EXERCISE DIRECTIONS: The copy must hold exactly the lines from the one with "vfov_deg: 6.9" through the end of the listing below, and nothing else, with no pictures.

AVAILABLE DATA:
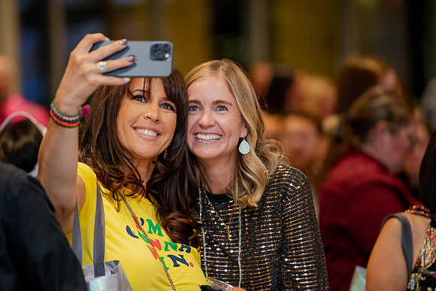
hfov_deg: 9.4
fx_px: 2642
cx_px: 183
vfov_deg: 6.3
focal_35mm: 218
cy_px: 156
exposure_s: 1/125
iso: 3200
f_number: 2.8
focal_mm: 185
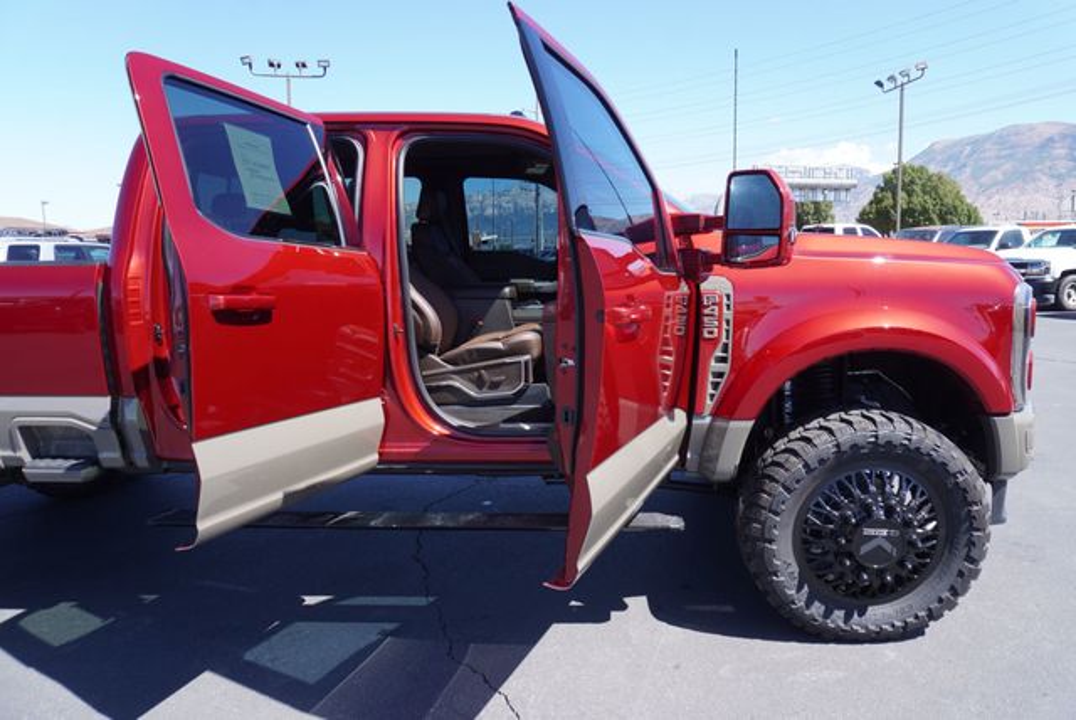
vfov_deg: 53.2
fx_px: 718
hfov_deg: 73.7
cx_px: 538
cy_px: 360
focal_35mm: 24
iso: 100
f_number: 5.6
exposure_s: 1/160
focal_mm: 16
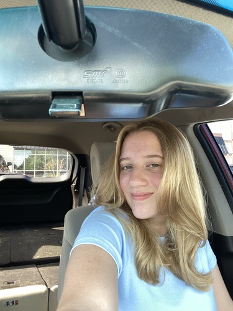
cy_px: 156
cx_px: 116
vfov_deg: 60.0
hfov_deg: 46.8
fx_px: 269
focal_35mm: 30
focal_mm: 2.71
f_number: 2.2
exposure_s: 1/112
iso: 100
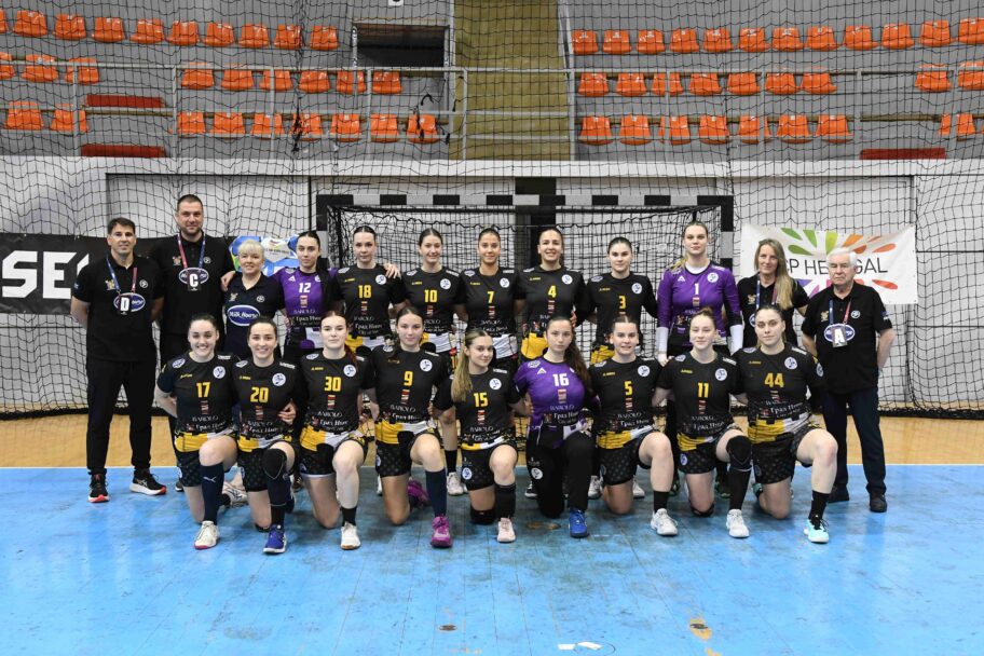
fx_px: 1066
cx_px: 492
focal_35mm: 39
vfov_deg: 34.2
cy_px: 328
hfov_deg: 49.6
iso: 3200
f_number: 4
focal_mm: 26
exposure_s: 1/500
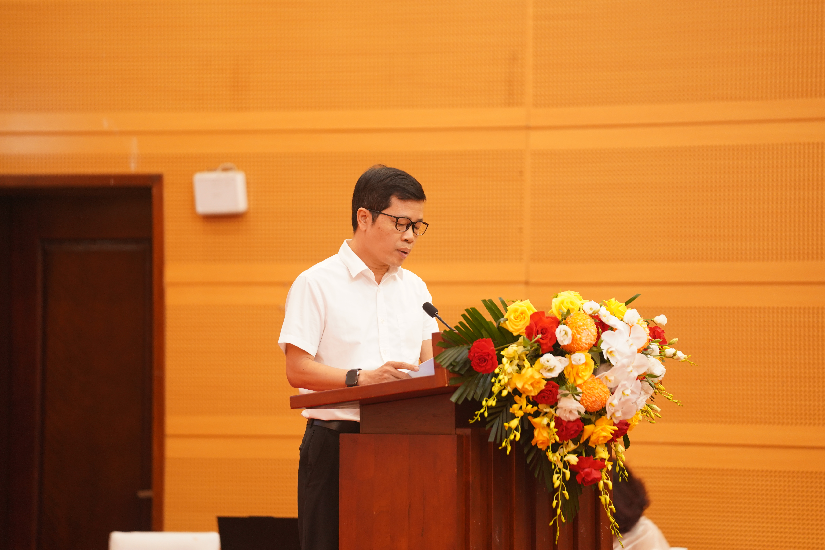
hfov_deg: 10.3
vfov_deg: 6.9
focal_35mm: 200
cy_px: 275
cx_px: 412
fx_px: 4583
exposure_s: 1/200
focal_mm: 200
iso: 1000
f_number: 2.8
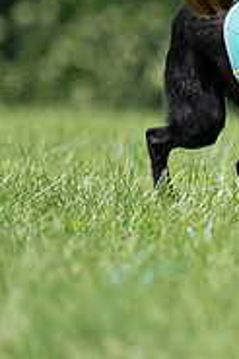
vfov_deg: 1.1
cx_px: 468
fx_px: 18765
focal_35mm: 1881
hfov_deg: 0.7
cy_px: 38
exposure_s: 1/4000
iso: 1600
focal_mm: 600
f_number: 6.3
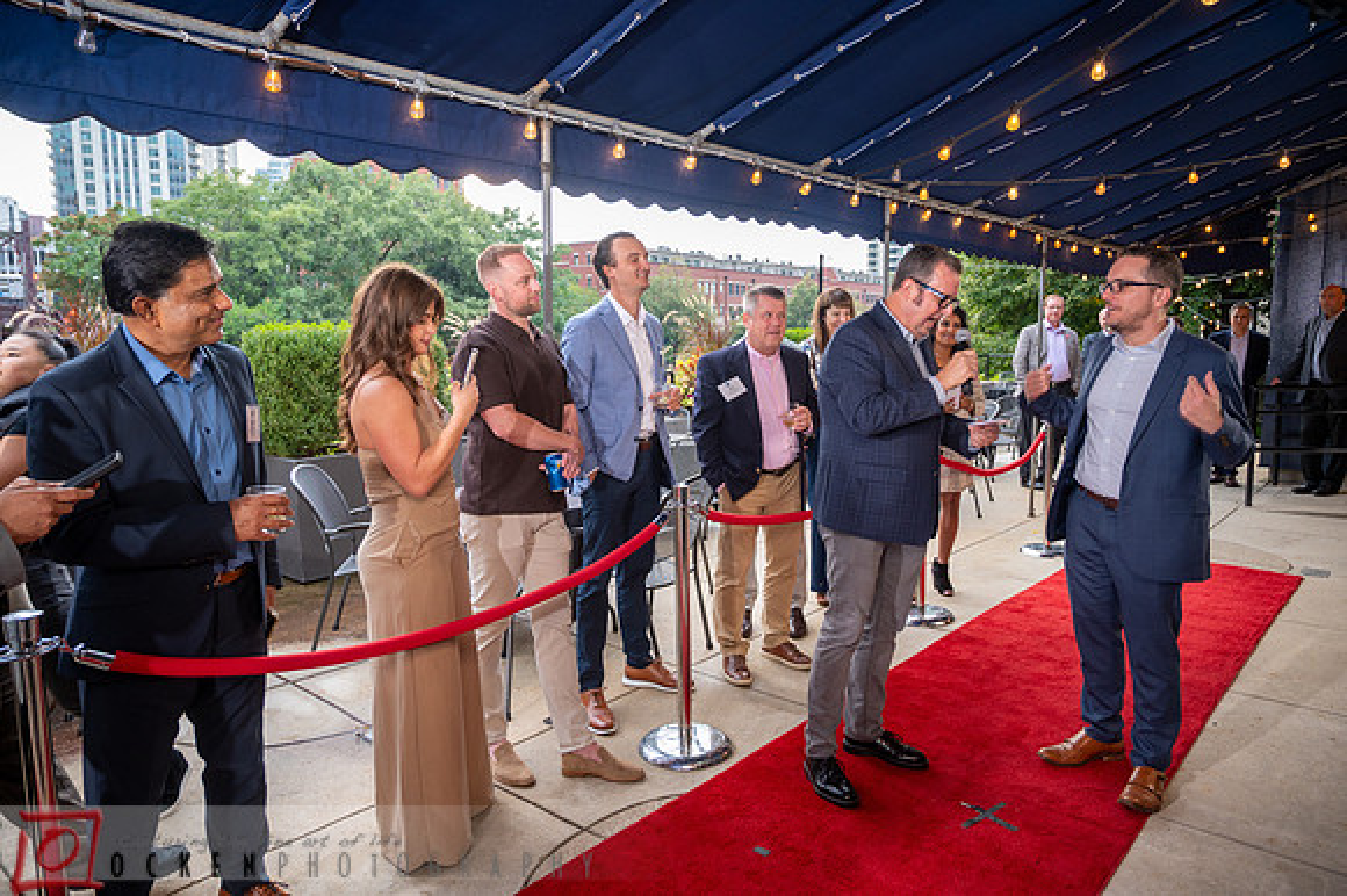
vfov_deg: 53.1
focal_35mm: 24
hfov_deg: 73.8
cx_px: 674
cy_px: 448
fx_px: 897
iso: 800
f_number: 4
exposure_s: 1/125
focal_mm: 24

TASK SOLUTION:
vfov_deg: 6.9
focal_35mm: 200
cy_px: 275
cx_px: 412
fx_px: 4583
exposure_s: 1/200
focal_mm: 200
iso: 1000
f_number: 2.8
vfov_deg: 1.1
cx_px: 468
fx_px: 18765
focal_35mm: 1881
hfov_deg: 0.7
cy_px: 38
exposure_s: 1/4000
iso: 1600
focal_mm: 600
f_number: 6.3
vfov_deg: 53.1
focal_35mm: 24
hfov_deg: 73.8
cx_px: 674
cy_px: 448
fx_px: 897
iso: 800
f_number: 4
exposure_s: 1/125
focal_mm: 24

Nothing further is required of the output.